A Verona si è celebrata la Giornata mondiale del servizio sociale, occasione per fare il punto sui bisogni e il welfare locale.

Professionisti, confidenti, mediatori di conflitti e scialuppe di salvataggio quando i problemi prendono il sopravvento. Agli assistenti sociali di oggi è chiesta una preparazione a 360 gradi, che va oltre la compilazione di rapporti e schede per contribuire in modo partecipativo allo sviluppo della comunità. È l’obiettivo, ambizioso e possibile, ribadito a Verona in occasione della Giornata mondiale del servizio sociale, che si celebra ogni anno il 20 marzo.

Nell’aula magna Paolo Zanotto dell’Università veronese si sono radunati 690 assistenti sociali e circa 200 studenti dei corsi di laurea in Servizio sociale, invitati dall’Ordine degli assistenti sociali del Veneto e dalle Università di Padova, Verona e Venezia Ca’ Foscari. «Il lavoro dell’assistente sociale è cambiato molto e noi cerchiamo di restare al passo, aprendoci alla complessità dei bisogni che cambiano: immigrazioni, nuove dipendenze, nuove povertà e devianze – evidenzia il professor Luca Mori, docente di Sociologia all’Università di Verona –. Vista la crescente scarsità di risorse del welfare locale, stiamo attuando nuove modalità di rete; inoltre orientiamo i nostri studenti agli sbocchi di una professione che deve reinventarsi: visto il blocco delle assunzioni nei Comuni e negli enti locali, si guarda di più al privato sociale e pure alla libera professione».

Per rispondere alle esigenze dei territori, facendo da tramite tra le persone e le istituzioni, gli assistenti sociali sono chiamati ad agire da “facilitatori”. «Dobbiamo dar valore al servizio sociale, mettendo in rete le risorse e investendo sempre di più nella promozione della comunità», sottolinea Mirella Zambello, presidente dell’Ordine regionale.

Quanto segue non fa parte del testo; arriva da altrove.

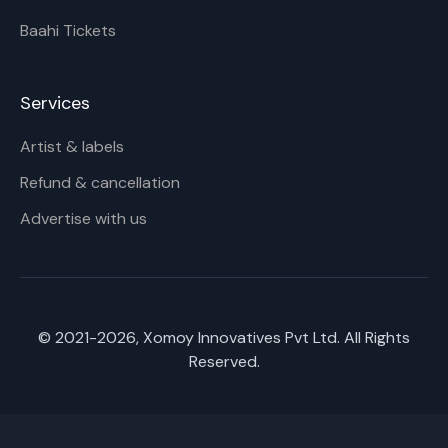
Baahi Tickets
Services
Artist & labels
Refund & cancellation
Advertise with us
© 2021-
2026
, Xomoy Innovatives Pvt Ltd. All Rights
Reserved.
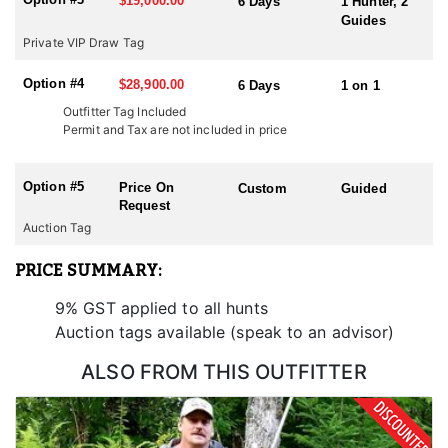
$19,000.00
6 Days
1 Hunter, 2
Guides
Private VIP Draw Tag
Option #4
$28,900.00
6 Days
1 on 1
Outfitter Tag Included
Permit and Tax are not included in price
Option #5
Price On
Custom
Guided
Request
Auction Tag
PRICE SUMMARY:
9% GST applied to all hunts
Auction tags available (speak to an advisor)
ALSO FROM THIS OUTFITTER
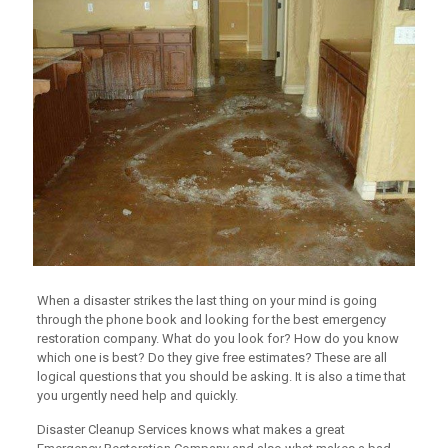
When a disaster strikes the last thing on your mind is going
through the phone book and looking for the best emergency
restoration company. What do you look for? How do you know
which one is best? Do they give free estimates? These are all
logical questions that you should be asking. It is also a time that
you urgently need help and quickly.
Disaster Cleanup Services knows what makes a great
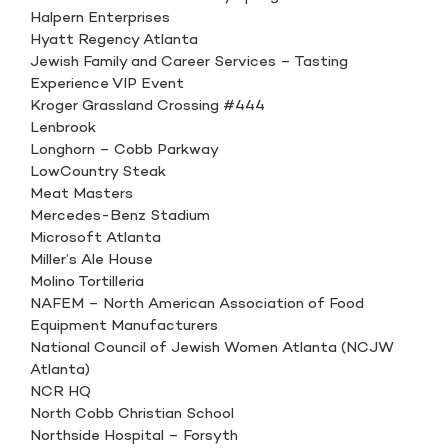
Halpern Enterprises
Hyatt Regency Atlanta
Jewish Family and Career Services – Tasting
Experience VIP Event
Kroger Grassland Crossing #444
Lenbrook
Longhorn – Cobb Parkway
LowCountry Steak
Meat Masters
Mercedes-Benz Stadium
Microsoft Atlanta
Miller’s Ale House
Molino Tortilleria
NAFEM – North American Association of Food
Equipment Manufacturers
National Council of Jewish Women Atlanta (NCJW
Atlanta)
NCR HQ
North Cobb Christian School
Northside Hospital – Forsyth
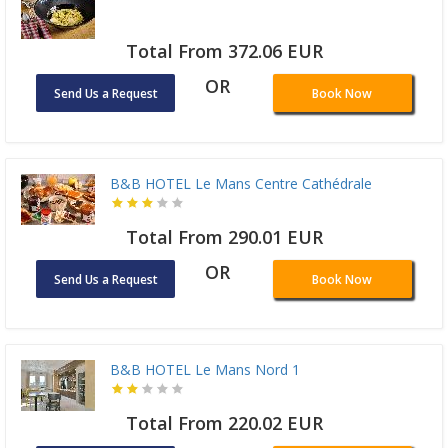
Total From 372.06 EUR
OR
Send Us a Request
Book Now
B&B HOTEL Le Mans Centre Cathédrale
Total From 290.01 EUR
OR
Send Us a Request
Book Now
B&B HOTEL Le Mans Nord 1
Total From 220.02 EUR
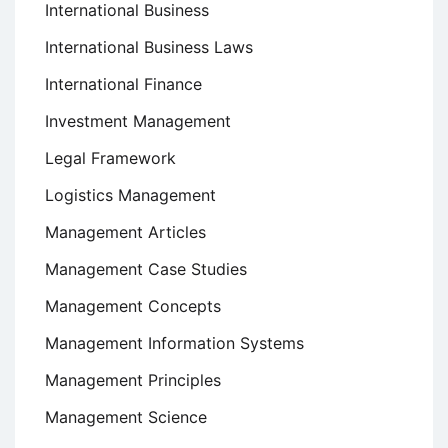
International Business
International Business Laws
International Finance
Investment Management
Legal Framework
Logistics Management
Management Articles
Management Case Studies
Management Concepts
Management Information Systems
Management Principles
Management Science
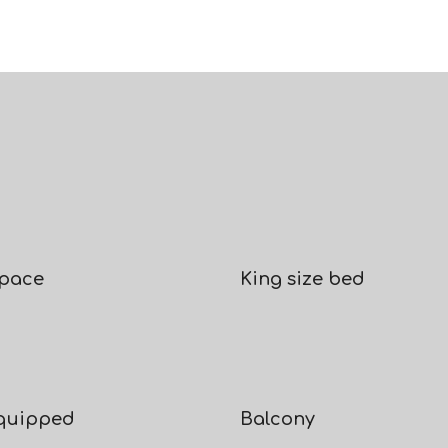
space
King size bed
equipped
Balcony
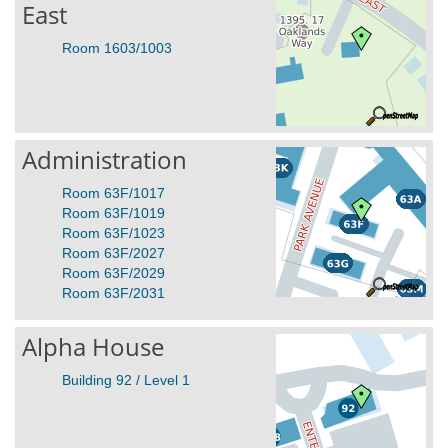
East
Room 1603/1003
Administration
Room 63F/1017
Room 63F/1019
Room 63F/1023
Room 63F/2027
Room 63F/2029
Room 63F/2031
Alpha House
Building 92 / Level 1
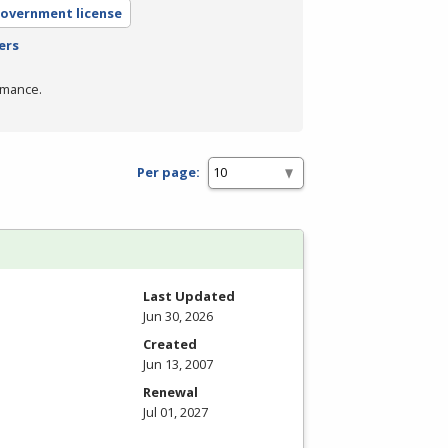
government license
ers
rmance.
Per page:
Last Updated
Jun 30, 2026
Created
Jun 13, 2007
Renewal
Jul 01, 2027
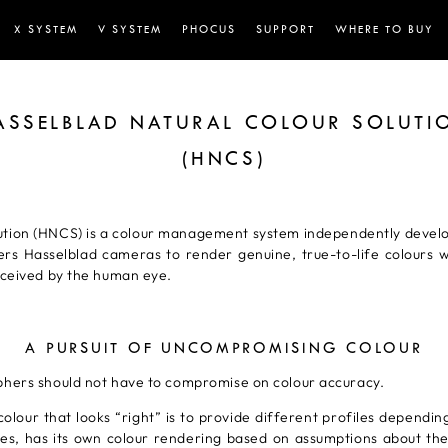
X SYSTEM
V SYSTEM
PHOCUS
SUPPORT
WHERE TO BUY
ASSELBLAD NATURAL COLOUR SOLUTI
(HNCS)
ution (HNCS) is a colour management system independently develop
ers Hasselblad cameras to render genuine, true-to-life colours wi
rceived by the human eye.
A PURSUIT OF UNCOMPROMISING COLOUR
phers should not have to compromise on colour accuracy.
colour that looks “right” is to provide different profiles dependin
scapes, has its own colour rendering based on assumptions about t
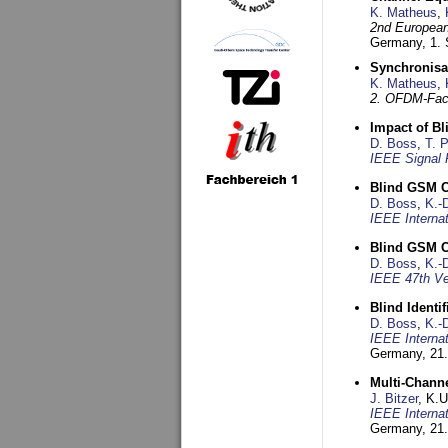
K. Matheus
,
2nd European
Germany,
1.
Synchronisa
K. Matheus
,
2. OFDM-Fac
Impact of B
D. Boss
,
T. 
IEEE Signal 
Blind GSM C
D. Boss
,
K.-
IEEE Interna
Blind GSM C
D. Boss
,
K.-
IEEE 47th Ve
Blind Ident
D. Boss
,
K.-
IEEE Interna
Germany,
21.
Multi-Chann
J. Bitzer
, K.
IEEE Interna
Germany,
21.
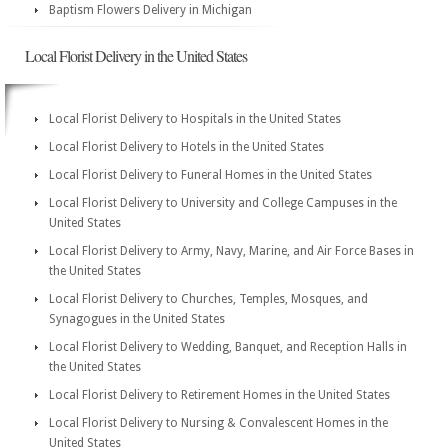
Baptism Flowers Delivery in Michigan
Local Florist Delivery in the United States
Local Florist Delivery to Hospitals in the United States
Local Florist Delivery to Hotels in the United States
Local Florist Delivery to Funeral Homes in the United States
Local Florist Delivery to University and College Campuses in the
United States
Local Florist Delivery to Army, Navy, Marine, and Air Force Bases in
the United States
Local Florist Delivery to Churches, Temples, Mosques, and
Synagogues in the United States
Local Florist Delivery to Wedding, Banquet, and Reception Halls in
the United States
Local Florist Delivery to Retirement Homes in the United States
Local Florist Delivery to Nursing & Convalescent Homes in the
United States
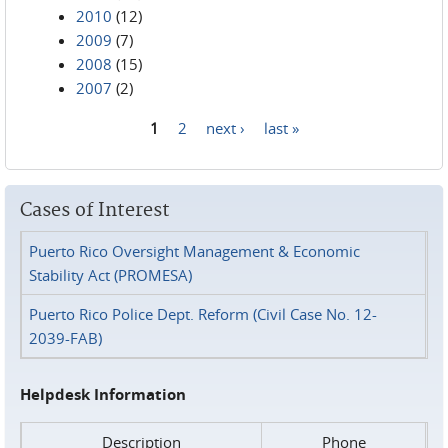
2010
(12)
2009
(7)
2008
(15)
2007
(2)
1
2
next ›
last »
Pages
Cases of Interest
Puerto Rico Oversight Management & Economic
Stability Act (PROMESA)
Puerto Rico Police Dept. Reform (Civil Case No. 12-
2039-FAB)
Helpdesk Information
Description
Phone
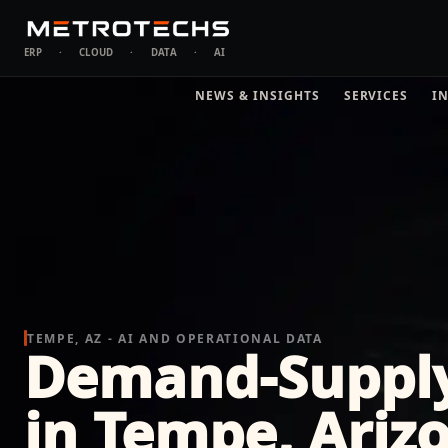
ERP
·
CLOUD
·
DATA
·
AI
NEWS & INSIGHTS
SERVICES
I
TEMPE, AZ - AI AND OPERATIONAL DATA
Demand-Suppl
in Tempe, Ariz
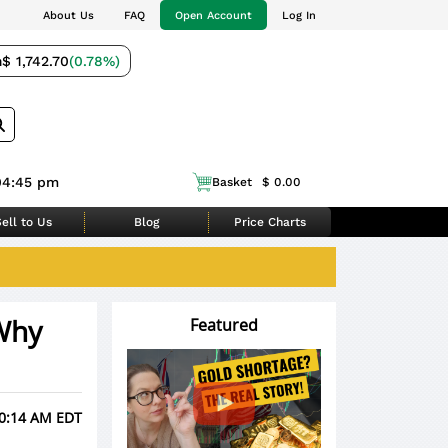
About Us
FAQ
Open Account
Log In
m
$ 1,742.70
(0.78%)
04:45 pm
Basket
$ 0.00
ell to Us
Blog
Price Charts
Why
Featured
10:14 AM EDT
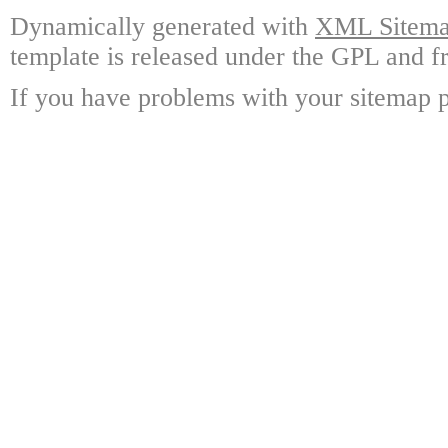
Dynamically generated with
XML Sitemap
template is released under the GPL and fr
If you have problems with your sitemap p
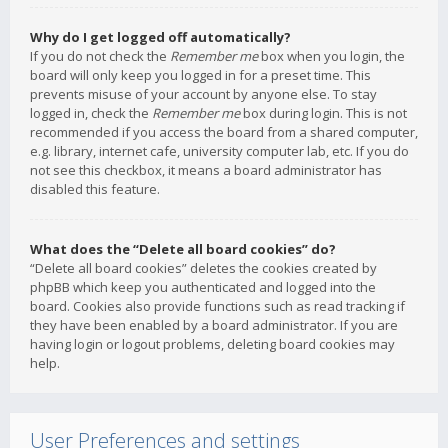
Why do I get logged off automatically?
If you do not check the
Remember me
box when you login, the
board will only keep you logged in for a preset time. This
prevents misuse of your account by anyone else. To stay
logged in, check the
Remember me
box during login. This is not
recommended if you access the board from a shared computer,
e.g. library, internet cafe, university computer lab, etc. If you do
not see this checkbox, it means a board administrator has
disabled this feature.
What does the “Delete all board cookies” do?
“Delete all board cookies” deletes the cookies created by
phpBB which keep you authenticated and logged into the
board. Cookies also provide functions such as read tracking if
they have been enabled by a board administrator. If you are
having login or logout problems, deleting board cookies may
help.
User Preferences and settings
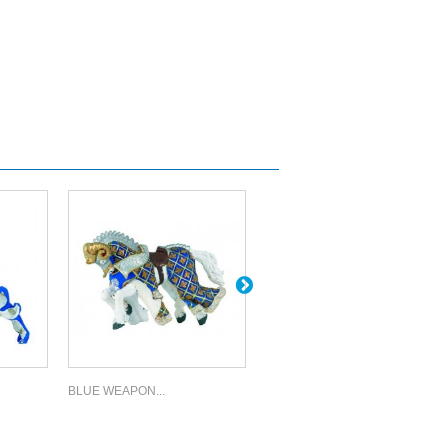
BLUE WEAPON...
WEAPON...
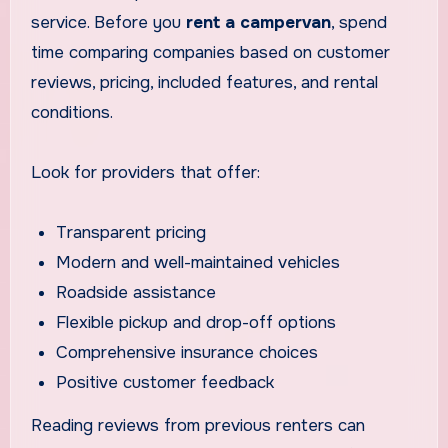
service. Before you
rent a campervan
, spend
time comparing companies based on customer
reviews, pricing, included features, and rental
conditions.
Look for providers that offer:
Transparent pricing
Modern and well-maintained vehicles
Roadside assistance
Flexible pickup and drop-off options
Comprehensive insurance choices
Positive customer feedback
Reading reviews from previous renters can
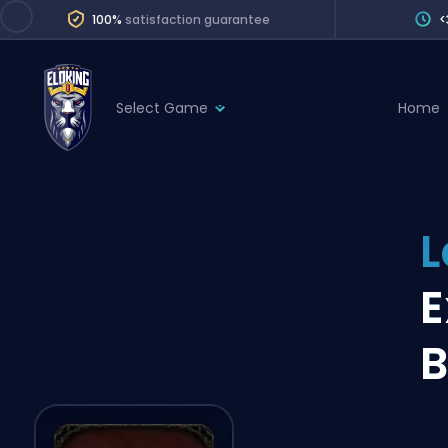
100%
satisfaction guarantee
<
Select Game
Home
League of Legends
League 
Marvel Rivals
SERVICES
Valorant
L
Division Boos
Dota 2
Placements
E
Counter-Strike
Wins
Overwatch 2
B
Coaching
Rocket League
Path of Exile 2
Teammate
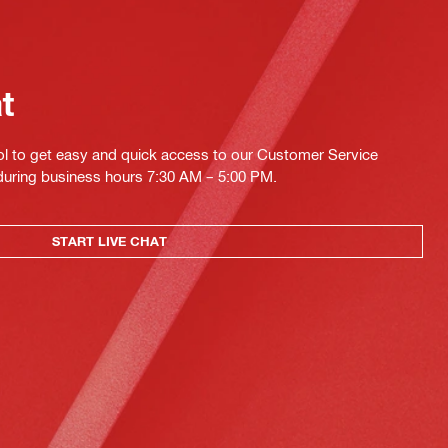
at
ol to get easy and quick access to our Customer Service
 during business hours 7:30 AM – 5:00 PM.
START LIVE CHAT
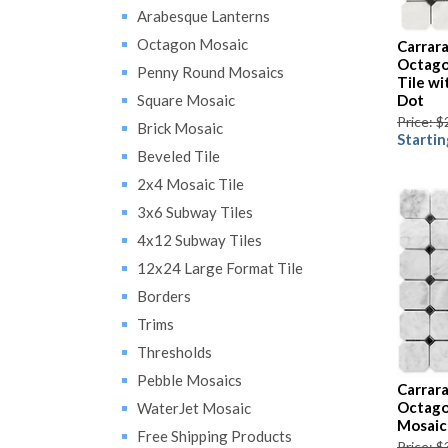
Arabesque Lanterns
Octagon Mosaic
Carrar
Octago
Penny Round Mosaics
Tile w
Square Mosaic
Dot
Price: $
Brick Mosaic
Startin
Beveled Tile
2x4 Mosaic Tile
3x6 Subway Tiles
4x12 Subway Tiles
12x24 Large Format Tile
Borders
Trims
Thresholds
Pebble Mosaics
Carrar
Octago
WaterJet Mosaic
Mosaic
Free Shipping Products
Price: $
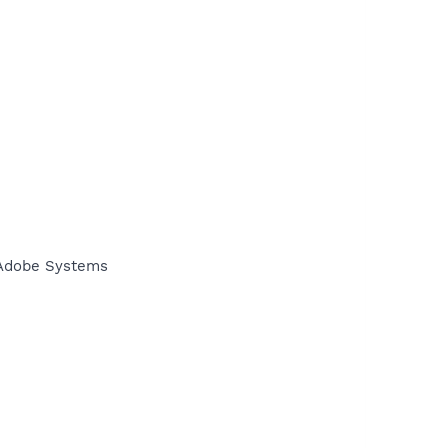
\Adobe Systems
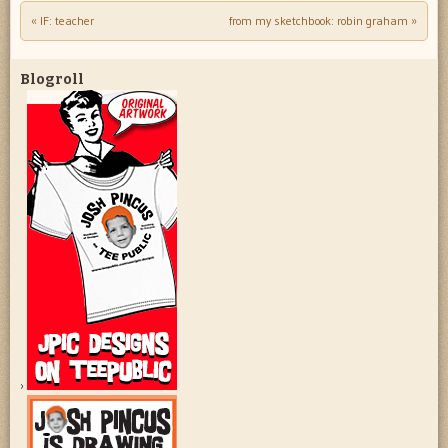
«
IF: teacher
from my sketchbook: robin graham
»
Post navigation
Blogroll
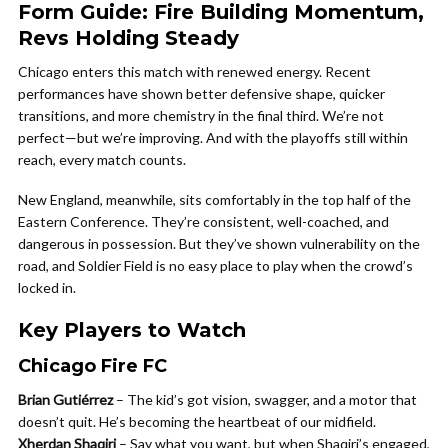
Form Guide: Fire Building Momentum,
Revs Holding Steady
Chicago enters this match with renewed energy. Recent
performances have shown better defensive shape, quicker
transitions, and more chemistry in the final third. We’re not
perfect—but we’re improving. And with the playoffs still within
reach, every match counts.
New England, meanwhile, sits comfortably in the top half of the
Eastern Conference. They’re consistent, well-coached, and
dangerous in possession. But they’ve shown vulnerability on the
road, and Soldier Field is no easy place to play when the crowd’s
locked in.
Key Players to Watch
Chicago Fire FC
Brian Gutiérrez
– The kid’s got vision, swagger, and a motor that
doesn’t quit. He’s becoming the heartbeat of our midfield.
Xherdan Shaqiri
– Say what you want, but when Shaqiri’s engaged,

Queste sentinelle hanno un ruolo attivo nell’intercettare le esigenze della popolazione e i bisogni emergenti. Come quello della povertà. Per combatterla, da qualche mese è attivo il Rei, il reddito di inclusione. A margine dell’incontro scaligero sono stati forniti i primi dati: in città e nell’Est veronese (area ex Ulss 20), fino al 31 gennaio sono state 340 le domande di accesso. Di queste, 61 sono state approvate dall’Inps e sono già attive, 90 sono state respinte, 127 sono in attesa di esito o sospese, mentre le restanti non sono ancora state inviate all’Inps, che ha il compito di gestire l’erogazione del sostegno ai cittadini in condizione di povertà che ne fanno richiesta. «Questo nuovo strumento deve essere fatto conoscere di più, ma è la strada giusta, perché impegna le persone in difficoltà in un progetto personalizzato che le aiuta ad attivarsi, evitando l’assistenzialismo», conclude Zambello.